Figure 10 discloses a deflector 8f which allows creating a plurality of pores 2 in a biological tissue. Figure 4 discloses a scanner able to move the laser beam 4 in such a way on the skin 1 , that an incision, for example along a straight line, may be created. Similar, the laser device 10 disclosed in figure 1 allows creating a path 2d of pores 2, as disclosed in figure 15, the individual pores 2 laying one beside the other, leaving no side wall between consecutive pores 2. The path 2 indicates by example about how the pores 2 may be ablated to create a whole area of ablated tissue. The device and method according to the invention therefore allows, for example, to completely removing the stratum corneum of a predetermined area of the skin 1 , while not or only very little removing the epidermis. Figure 5 discloses such a removal of the stratum corneum only for a two dimensional incision. The method disclosed in figure 15 allows a three dimensional removal of the stratum corneum. In a further method to operate the laser device, it might be advantageous to measure reflected of the pore 2 not for each consecutive pore, but only after a view pores 2 are created without measuring reflected light. In the method disclosed in figure 15, for example only for the pores 2 displayed in black back scattered light is measured to detect a tissue layer. Assuming that for the first black pore 2, 15 laser pulses 4 were needed to completely remove the stratum corneum, it can therefore be assumed that the next pore 2, arranged just beside the created pore 2, has similar properties, so that the same amount of 15 laser pulses is applied.

The device according to figure 10 may also be suitable to remove undesirable tissue Ig, for example from within the skin 1. Figure 16 shows a longitudinal section of the skin 1 with an undesirable tissue Ig. Figure 17 shows the same longitudinal section of the skin 1 with the removed undesirable tissue Ig. The undesirable tissue Ig was of three dimensional shape and could be completely removed, thereby destroying the healthy tissue as little as possible, and leaving a hole 11 in the skin 1. The consecutive series of individual pores 2 created by the method according to the invention can be recognised in that bottom of the hole 11 showing steps. The steps are formed

by the bottom line of the respective pore 2, and the total of the ablated pores 2 leaving a bottom area in the hole 11 showing these steps.

Even though only ablation of the skin is disclosed in the previous figures, the method and device can be used for detecting tissues of different properties in a wide variety of biological tissues, and is therefore not restricted to the skin.

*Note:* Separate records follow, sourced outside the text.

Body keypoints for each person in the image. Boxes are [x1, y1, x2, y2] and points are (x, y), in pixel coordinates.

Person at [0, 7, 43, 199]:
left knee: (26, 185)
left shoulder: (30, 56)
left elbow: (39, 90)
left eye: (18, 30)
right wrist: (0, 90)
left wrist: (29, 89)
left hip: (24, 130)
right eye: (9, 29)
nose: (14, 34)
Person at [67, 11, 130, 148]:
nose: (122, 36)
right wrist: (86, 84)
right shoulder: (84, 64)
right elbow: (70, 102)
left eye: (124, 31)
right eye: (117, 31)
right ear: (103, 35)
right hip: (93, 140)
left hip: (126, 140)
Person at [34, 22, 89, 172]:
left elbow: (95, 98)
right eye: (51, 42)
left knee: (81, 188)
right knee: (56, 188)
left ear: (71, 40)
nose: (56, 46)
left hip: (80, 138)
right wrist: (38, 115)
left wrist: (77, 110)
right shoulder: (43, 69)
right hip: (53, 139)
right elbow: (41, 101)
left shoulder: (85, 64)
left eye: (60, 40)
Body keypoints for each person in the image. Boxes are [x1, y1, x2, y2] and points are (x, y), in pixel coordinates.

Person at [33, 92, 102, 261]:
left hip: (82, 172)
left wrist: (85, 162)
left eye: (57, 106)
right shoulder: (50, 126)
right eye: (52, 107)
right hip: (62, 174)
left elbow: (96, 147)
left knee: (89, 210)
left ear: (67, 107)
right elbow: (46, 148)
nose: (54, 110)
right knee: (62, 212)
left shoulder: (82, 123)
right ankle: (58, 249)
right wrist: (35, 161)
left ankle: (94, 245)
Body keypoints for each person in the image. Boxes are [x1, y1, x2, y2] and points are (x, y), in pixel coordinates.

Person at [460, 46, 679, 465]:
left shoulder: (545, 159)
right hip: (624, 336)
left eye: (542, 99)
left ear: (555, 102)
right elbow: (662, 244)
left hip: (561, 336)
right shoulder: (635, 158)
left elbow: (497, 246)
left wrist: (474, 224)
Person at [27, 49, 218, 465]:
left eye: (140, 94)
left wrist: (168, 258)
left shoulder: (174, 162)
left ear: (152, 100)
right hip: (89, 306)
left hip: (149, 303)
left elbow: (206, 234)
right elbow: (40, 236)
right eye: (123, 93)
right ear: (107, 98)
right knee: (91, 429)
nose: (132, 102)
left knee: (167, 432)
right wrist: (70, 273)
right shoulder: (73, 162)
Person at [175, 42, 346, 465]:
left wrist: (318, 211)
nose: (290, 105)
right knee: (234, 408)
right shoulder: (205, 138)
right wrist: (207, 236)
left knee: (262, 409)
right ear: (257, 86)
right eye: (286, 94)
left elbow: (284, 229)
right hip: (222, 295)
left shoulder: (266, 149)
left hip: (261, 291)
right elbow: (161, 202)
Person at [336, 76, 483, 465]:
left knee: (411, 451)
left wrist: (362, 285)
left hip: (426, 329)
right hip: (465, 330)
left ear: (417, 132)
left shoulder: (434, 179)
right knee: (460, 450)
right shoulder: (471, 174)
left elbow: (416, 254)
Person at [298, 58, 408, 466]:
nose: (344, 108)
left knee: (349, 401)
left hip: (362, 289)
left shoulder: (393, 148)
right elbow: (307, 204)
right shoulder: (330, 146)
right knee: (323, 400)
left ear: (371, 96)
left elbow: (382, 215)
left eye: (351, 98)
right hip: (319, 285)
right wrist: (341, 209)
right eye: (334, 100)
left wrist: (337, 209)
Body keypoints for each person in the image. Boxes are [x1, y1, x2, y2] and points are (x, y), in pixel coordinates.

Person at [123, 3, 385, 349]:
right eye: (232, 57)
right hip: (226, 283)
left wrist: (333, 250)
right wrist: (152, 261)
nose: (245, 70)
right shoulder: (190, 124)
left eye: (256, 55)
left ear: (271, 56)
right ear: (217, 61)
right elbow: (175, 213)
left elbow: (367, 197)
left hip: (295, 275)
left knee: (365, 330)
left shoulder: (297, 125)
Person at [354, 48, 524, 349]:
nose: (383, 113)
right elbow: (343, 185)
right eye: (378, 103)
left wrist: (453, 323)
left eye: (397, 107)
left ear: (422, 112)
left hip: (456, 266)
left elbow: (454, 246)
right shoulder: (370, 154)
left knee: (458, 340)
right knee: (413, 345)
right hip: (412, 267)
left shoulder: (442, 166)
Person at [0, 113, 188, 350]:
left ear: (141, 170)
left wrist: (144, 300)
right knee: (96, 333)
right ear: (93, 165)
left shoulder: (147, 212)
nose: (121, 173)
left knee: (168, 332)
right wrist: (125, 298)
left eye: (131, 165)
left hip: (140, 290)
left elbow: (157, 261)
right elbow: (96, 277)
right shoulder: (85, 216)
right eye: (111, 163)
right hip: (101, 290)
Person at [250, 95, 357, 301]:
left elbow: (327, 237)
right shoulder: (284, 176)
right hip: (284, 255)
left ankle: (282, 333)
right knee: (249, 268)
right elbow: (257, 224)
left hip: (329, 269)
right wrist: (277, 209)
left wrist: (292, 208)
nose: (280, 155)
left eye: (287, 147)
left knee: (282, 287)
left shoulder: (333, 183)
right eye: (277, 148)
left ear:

To recognise properties of the tissue within a pore 2, also a two-dimensional sensor may be used, the sensor receiving back scattered light from the skin and the pore, and the skin and the pore being illuminated, for example by a light source. As soon as the pore depth reaches the epidermis, the pore becomes very dark, because the high water content of the epidermis omits the reflection of the light. Further because the laser beam dehydrates tissue, there is a strong contrast between the tissue not being directly hit by the laser beam but being dehydrated, this tissue highly reflecting the light due to the effect that the tissue id dried. The properties of the pores, respectively the skin within the pore, may be recognised using a two dimensional sensor to receive back scattered light from the pore and the surface of the skin. As soon as a pore becomes very dark on the sensor, this indicated that the pore reached the epidermis. There is a plurality of known methods for two dimensional picture analysis, which would be suitable to be used for the detection of pores, and in particular for the detection that the pore reached a different tissue layer such as the epidermis or dermis.